# Cleaning LCD on Camera



## jeffdo (Jun 19, 2012)

I can't find this in the manual and not much luck with google, what is ok to clean smudges and fingerprints off the screen on a Canon DSLR (5d mark 3)?

Is something like eyeglass wipes or monitor cleaner too harsh?


----------



## wickidwombat (Jun 19, 2012)

nah thats fine, those alcohol wipes you get for computer monitors work nicely too


----------



## rwmson (Jun 19, 2012)

I just wipe it gently with a microfiber cloth.


----------



## ruuneos (Jul 1, 2012)

Microfiber cloth or if you don't have microfiber cloth near of you, shirt does same job then.


----------



## DanielG. (Jul 1, 2012)

I think the 5D3 screen cover is made of hardened glass so any soft fabric should be fine.


----------



## Bennymiata (Jul 5, 2012)

I guess if you have a nice photo of a girl on the screen, you could always lick it! 

Being left-eyed, my nose always leaves terrible smudges on the rear screen of my 5D3 too.
At least with my 60D, I can pull the screen out to the side.

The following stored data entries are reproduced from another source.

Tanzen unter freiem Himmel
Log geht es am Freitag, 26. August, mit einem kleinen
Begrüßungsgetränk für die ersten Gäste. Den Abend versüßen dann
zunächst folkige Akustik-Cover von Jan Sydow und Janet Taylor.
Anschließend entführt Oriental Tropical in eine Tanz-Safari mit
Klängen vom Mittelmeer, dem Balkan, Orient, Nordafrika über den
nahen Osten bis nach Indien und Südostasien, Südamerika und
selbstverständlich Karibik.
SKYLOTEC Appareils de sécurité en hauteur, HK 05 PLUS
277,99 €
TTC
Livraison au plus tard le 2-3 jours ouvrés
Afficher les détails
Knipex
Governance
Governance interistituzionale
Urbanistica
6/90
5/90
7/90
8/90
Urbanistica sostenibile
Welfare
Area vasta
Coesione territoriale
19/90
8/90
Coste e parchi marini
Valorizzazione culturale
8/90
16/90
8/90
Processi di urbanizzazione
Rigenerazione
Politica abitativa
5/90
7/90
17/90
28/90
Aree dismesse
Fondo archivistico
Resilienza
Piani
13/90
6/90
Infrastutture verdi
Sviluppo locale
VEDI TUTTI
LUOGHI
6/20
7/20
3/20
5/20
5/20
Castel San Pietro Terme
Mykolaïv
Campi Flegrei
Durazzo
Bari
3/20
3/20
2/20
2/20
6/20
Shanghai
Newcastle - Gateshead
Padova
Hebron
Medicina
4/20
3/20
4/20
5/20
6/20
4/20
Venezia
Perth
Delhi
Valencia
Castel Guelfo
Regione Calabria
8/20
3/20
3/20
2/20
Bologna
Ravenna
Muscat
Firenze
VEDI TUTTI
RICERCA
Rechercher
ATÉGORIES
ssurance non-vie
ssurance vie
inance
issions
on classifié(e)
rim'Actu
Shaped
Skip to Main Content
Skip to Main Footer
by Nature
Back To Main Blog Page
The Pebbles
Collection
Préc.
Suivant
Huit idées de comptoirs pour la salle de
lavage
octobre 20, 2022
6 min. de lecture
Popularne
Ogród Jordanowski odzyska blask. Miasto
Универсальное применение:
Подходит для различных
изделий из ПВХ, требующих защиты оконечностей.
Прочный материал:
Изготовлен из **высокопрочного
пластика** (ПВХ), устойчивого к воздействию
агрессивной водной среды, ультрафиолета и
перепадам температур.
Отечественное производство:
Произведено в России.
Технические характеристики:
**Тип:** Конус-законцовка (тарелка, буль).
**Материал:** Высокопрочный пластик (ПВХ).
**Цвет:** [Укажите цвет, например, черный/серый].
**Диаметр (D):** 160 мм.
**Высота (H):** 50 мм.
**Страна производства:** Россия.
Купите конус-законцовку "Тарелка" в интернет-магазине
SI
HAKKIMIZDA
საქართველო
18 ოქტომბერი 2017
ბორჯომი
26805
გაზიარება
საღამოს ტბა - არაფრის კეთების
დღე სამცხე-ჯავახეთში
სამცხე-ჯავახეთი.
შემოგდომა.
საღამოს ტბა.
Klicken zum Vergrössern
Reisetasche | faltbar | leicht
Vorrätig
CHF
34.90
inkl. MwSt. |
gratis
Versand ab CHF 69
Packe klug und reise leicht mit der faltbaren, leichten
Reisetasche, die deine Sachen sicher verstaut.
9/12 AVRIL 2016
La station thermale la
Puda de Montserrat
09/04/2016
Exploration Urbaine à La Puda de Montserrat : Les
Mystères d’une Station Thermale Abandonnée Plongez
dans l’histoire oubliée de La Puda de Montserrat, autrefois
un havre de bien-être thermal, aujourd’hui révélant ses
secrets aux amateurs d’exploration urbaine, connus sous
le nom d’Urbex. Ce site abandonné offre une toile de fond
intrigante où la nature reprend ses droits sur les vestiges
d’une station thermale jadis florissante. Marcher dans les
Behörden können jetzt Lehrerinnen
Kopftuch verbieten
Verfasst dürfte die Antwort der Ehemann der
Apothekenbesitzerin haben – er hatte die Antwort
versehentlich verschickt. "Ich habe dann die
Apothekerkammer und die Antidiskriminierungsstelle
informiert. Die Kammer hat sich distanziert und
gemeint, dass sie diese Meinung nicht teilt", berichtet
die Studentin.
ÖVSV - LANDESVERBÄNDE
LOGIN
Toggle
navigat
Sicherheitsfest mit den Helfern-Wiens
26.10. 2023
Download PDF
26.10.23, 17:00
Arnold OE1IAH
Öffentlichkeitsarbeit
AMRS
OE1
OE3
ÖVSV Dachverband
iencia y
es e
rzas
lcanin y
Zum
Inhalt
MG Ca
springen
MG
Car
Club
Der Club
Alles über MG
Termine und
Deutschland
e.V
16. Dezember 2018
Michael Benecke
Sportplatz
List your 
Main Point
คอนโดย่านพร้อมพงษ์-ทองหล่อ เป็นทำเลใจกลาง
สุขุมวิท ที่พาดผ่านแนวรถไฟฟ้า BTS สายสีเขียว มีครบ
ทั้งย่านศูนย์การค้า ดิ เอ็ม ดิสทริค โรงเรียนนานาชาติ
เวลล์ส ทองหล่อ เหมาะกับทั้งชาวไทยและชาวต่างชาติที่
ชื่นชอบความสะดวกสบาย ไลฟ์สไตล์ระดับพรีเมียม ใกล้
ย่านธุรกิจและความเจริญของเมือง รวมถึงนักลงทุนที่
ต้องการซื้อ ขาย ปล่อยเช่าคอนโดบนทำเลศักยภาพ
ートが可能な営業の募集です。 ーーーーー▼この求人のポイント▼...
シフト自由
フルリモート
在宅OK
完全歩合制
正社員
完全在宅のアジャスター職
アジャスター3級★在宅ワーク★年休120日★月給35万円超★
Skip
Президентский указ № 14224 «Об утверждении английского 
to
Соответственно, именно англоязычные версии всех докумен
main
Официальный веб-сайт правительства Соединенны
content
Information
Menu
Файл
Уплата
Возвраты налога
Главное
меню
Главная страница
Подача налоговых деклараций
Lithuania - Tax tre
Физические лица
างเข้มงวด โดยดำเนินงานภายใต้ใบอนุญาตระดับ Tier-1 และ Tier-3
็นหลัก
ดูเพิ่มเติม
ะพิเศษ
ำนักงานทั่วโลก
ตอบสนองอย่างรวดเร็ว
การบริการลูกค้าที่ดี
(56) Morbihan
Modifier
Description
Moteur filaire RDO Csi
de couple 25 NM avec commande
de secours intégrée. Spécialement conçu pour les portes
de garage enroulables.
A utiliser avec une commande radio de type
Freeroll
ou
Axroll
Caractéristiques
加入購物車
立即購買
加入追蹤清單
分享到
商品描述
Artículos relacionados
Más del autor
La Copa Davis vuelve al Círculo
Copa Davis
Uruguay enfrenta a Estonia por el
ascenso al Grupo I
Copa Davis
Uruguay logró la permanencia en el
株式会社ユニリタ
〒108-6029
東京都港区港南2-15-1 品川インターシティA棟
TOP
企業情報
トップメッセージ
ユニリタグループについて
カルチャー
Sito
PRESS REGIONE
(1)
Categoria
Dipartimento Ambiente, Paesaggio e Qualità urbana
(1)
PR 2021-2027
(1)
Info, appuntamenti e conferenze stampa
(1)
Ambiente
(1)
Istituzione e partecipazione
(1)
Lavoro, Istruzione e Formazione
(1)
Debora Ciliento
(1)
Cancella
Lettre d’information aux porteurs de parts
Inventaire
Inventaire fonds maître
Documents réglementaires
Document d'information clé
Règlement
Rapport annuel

I also use lens wipes on my 5D3 screen, and they work well.
While I've got one in my hand, I also grab my smartphone and give it's screen a wipe over too, after I've cleaned my glasses.
A single wipe will clean a pair of glasses, your camera screen and a phone screen, and still have some life left in it.


----------



## Mt Spokane Photography (Jul 5, 2012)

Its a glass cover over the actual lcd, and pretty tough. Just don't grind grit into it, or you will want to get a replacement. They are held in place with doubleback tape, and canon will sell you a replacement and a die cut doubleback tape to mount it with.


----------



## RLPhoto (Jul 5, 2012)

I use a micro-fiber cloth but in a pinch, Ill just use the inside of my T-shirt. The newer screens are pretty tough.


----------



## RunAndGun (Jul 5, 2012)

Microfiber cloth and condensation from exhaling on it is usually all you'll need.


----------